Wenn Stromlieferanten Strom anbieten, der zu 100 % aus regenerativen Quellen kommt, wird die Offerte als Ökostrom bezeichnet. Der Abschluss eines Stromvertrags aus umweltschonenden Energiequellen ist sinnvoll, weil bei der Erzeugung des Stroms weniger Kohlenstoffdioxid ausgestoßen wird und dadurch die Umwelt bestens geschont wird. Außerdem werden die fossilen Energieträger wie Erdöl, Erdgas oder Kohle nicht weiter aufgebraucht, die sowieso nicht mehr lange reichen. Verschiedene Organisationen vergeben bestimmte Gütesiegel, wenn die Stromanbieter umweltfreundliche Bedingungen erfüllen.
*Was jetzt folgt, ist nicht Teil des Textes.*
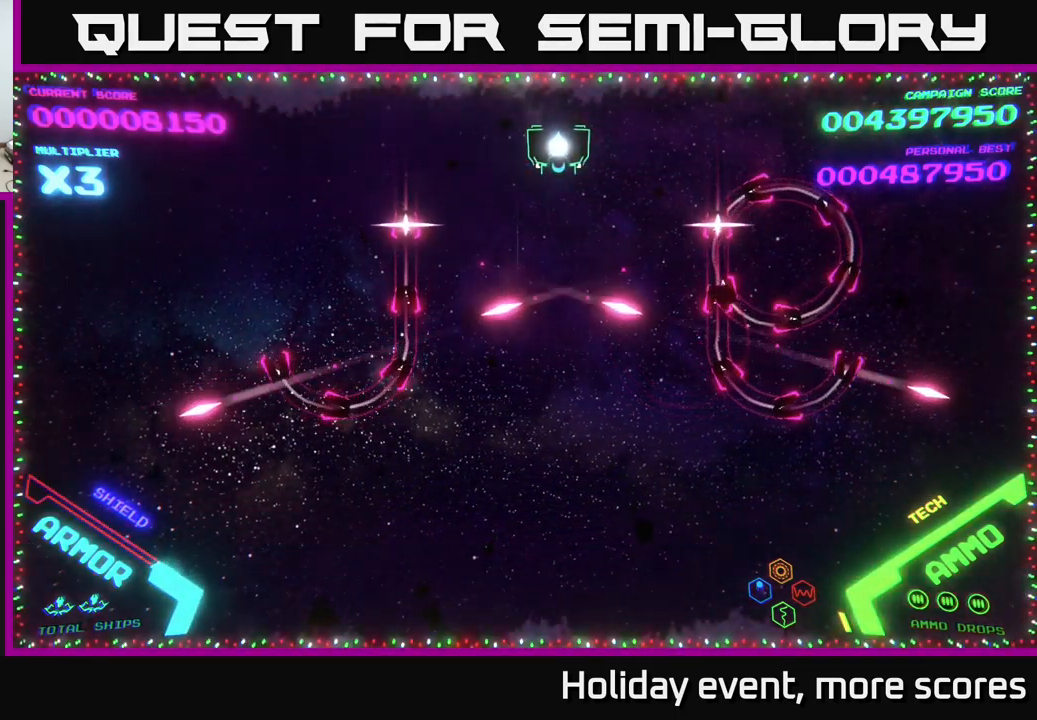
{"buttons": [], "left_stick": "center", "right_stick": "center", "events": []}
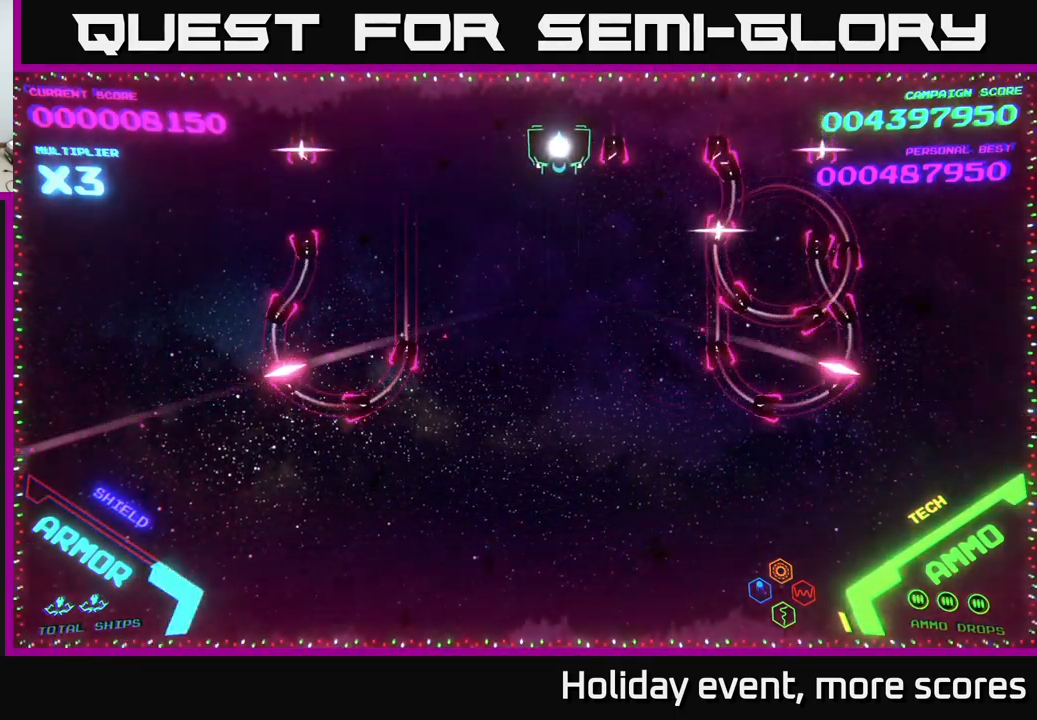
{"buttons": [], "left_stick": "down", "right_stick": "center", "events": [[233, "left_stick", "left"], [417, "left_stick", "down"]]}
Wenn der Stromkonzern den Neubau seiner Kraftwerke auf regenerativer Basis fördert, kann er das ok-Power Zertifikat von einem Öko-Institut erhalten. Ein silbernes Label erhalten Stromkonzerne, wenn ihre Produkte zu 50 % aus Anlagen mit einer Kraft-Wärme Kopplung stammen, und der Rest aus regenerativen Energiequellen kommt. Für die Umstellung auf Ökostrom benötigen die Verbraucher keinen neuen Stromzähler. Den Datenaustausch und die Ablesung des Stromzählers regelt der neue Versorger mit dem alten Lieferanten. Zur Sicherheit kann der Zählerstand am Tag des Wechsels notiert werden. Aufgrund der hohen Nachfrage steigt auch das Angebot von Ökostrom ständig und neben Unternehmen, die sich ausschließlich auf diesen Strom spezialisiert haben, wird auch von immer mehr Großunternehmen der Strom aus erneuerbaren Energiequellen angeboten. Ökostrom kommt aus verschiedenen Ressourcen. Windkraft, Wasserkraft, Sonnenenergie und Biomasse gehören zu diesen Lieferanten.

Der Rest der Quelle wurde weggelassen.